The Spam Can

This post is the first in a series on publishing most, if not all, of the DMX-512 projects I’ve worked on in the past.

It all began in 2015 when my love of theatre and past programming knowledge collided. In 2011, as a 7th grader I began learning Java in order to create custom mods for Minecraft. Unfortunately I was unable to grasp many of the concepts at hand, and in late 2013 I gave up programming after creating a very small, basic, game based on Minecraft called “Steve’s Last Stand.” It barely worked, and I viewed the project as a disaster.

Fast forwarding to 2015, as a sophomore in high school, I had made my way onto the lighting crew at Saint Francis Borgia Regional High School’s theatre department. That year, for the first time in nearly a decade, we were competing in Missouri’s one-act competition. We were bringing a one-act cutting of The Last Illusion, and wanted to use a variety of DMX-512 lighting fixtures at the event. Unfortunately we only had one portable board, one similar to the Leprecon Lp-1624.

The Leprecon was heavy and was designed as an intensity focused-console, meaning control of the ~6 DMX-512 instruments would be challenging. After doing some research on more portable devices, I came across a blog post by Steven Breuls. It outlined a way to create a low-cost DMX512 output device. As this post is being written in 2021, I now realize this method has some major drawbacks.

  • Buying these modules led to the purchase of counterfeit FTDI RS485 drivers nearly 100% of the time.
    • FTDI has a history of pushing driver updates that permanently break counterfeit drivers, as they did in 2016.
    • Most consumers, including me at the time, can not tell the difference between a counterfeit and genuine FTDI chip on a consumer device.
  • The DMX output was not opto-isolated.
  • The device relied on ENTTEC’s Open DMX USB Driver to function with most lighting control software.

There were still many advantages to using the low-cost RS485 for DMX output.

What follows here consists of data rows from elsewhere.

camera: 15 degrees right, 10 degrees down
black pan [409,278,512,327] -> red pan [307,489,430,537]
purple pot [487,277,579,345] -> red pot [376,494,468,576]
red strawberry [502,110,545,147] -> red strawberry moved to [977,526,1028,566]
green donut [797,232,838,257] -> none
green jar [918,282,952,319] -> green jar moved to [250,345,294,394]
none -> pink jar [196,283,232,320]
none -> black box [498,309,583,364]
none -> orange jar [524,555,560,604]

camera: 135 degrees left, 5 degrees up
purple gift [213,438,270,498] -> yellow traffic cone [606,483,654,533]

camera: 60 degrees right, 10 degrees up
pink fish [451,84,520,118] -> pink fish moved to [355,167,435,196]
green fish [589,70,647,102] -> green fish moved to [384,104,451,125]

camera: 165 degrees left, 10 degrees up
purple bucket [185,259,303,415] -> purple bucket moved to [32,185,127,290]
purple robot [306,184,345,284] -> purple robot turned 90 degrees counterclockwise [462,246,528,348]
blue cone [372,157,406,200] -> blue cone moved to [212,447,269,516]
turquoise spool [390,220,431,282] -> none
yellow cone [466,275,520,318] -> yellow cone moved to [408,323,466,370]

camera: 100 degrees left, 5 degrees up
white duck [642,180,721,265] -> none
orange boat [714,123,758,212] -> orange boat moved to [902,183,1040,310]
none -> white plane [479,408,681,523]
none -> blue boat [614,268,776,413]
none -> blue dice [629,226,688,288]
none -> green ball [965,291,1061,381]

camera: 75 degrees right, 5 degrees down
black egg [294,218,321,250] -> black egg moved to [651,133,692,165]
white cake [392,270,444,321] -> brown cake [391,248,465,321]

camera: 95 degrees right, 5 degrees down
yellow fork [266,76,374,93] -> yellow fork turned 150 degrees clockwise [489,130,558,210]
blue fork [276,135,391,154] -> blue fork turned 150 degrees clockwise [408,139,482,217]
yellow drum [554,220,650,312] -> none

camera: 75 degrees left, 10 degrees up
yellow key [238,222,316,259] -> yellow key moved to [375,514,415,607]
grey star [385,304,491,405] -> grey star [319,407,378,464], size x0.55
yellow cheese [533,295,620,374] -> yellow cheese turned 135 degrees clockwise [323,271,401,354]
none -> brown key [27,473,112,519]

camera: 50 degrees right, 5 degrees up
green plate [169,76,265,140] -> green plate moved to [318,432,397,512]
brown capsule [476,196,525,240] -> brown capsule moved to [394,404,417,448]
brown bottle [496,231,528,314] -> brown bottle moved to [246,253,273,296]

It allowed me to experiment with DMX Control using Java on my own terms. From there I began a long journey exploring the technical elements of lighting design. From custom flicking lamps, to a DMX tester made for the Muny in St. Louis, it all began with a simple Spam Can.

Pictured in the gallery is a cast & crew photo from The Last Illusion, where I am pictured holding the device in-hand. Special thanks to Tim Buchheit, my high school theatre director, for trusting me during the development and use of the device on-stage.